Portable Wi-Fi Hotspots 98
Dekortage writes "David Pogue reviews several portable wi-fi access points in the New York Times. If you have cellular Internet access, you can plug the PC card into the wi-fi box and presto, you've got Wi-Fi from wherever you are." From the article: "The card provides the Internet connection, courtesy of those companies' 3G ("third generation") high-speed cellular data networks. The box just rebroadcasts that connection as a Wi-Fi signal so that all nearby computers -- not just one privileged laptop -- can go online. With those PC cards, you can go online anywhere there's a cellular signal: in a taxi, on a bus, in a waiting room or wherever. In major cities, the speed is delightful, like a D.S.L. or slowish cable modem (400 to 700 kilobits a second)."
The price is prohibitive here as well (Score:4, Informative)
Not to mention the old saying "I got WiFi access now, my neighbor bought an Access Point". Who's want to run an AP through a line that's probably costing more than your rent if some leecher finds your AP? How secure can those APs be made so it's possible to make sure you're not going to invite everyone on the airport to a P2P party?
Re:The price is prohibitive here as well (Score:3, Informative)
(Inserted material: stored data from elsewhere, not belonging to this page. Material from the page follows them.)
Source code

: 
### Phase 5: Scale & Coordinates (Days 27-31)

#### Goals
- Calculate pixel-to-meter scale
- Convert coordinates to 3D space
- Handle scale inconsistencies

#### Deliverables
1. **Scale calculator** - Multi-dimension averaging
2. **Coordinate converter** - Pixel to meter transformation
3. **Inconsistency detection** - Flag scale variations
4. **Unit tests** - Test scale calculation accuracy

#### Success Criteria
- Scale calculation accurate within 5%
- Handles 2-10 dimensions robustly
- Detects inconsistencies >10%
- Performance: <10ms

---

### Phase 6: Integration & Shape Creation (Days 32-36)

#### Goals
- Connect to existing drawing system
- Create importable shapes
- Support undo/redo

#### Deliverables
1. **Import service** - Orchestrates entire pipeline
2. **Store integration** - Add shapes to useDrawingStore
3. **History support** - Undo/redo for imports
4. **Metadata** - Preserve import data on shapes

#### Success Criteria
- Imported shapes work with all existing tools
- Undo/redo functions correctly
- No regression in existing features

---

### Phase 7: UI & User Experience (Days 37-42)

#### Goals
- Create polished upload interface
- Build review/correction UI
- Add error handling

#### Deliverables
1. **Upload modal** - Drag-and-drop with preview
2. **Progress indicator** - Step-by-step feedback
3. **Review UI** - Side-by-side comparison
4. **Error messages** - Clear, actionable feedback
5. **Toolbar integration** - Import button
Alas, at least in my experience, it's definitely "unlimited" rather than truly unlimited. I used to listen to Shoutcast and other internet radio stations regularly on my Treo 600, but after a few months of this got a phone call from Sprint PCS telling me to stop using up so much bandwidth.
Re:Does Unlimited really mean Unlimited yet ? (Score:3, Informative)
Rogers, Cogeco, and others (Toronto area) have already come up with the "excuse" to limit bandwidth far below the rates they advertise. In some cases their traffic shaping results in poorer performance than you'd get with an old dial-up modem.
In most industries you're expected to grow your capacity to service the market. With cablecos, they'd rather charge you the full price and limit your service. The problem is, why pay for an "extra fast" link if it doesn't even perform as well as the "light" package is supposed to?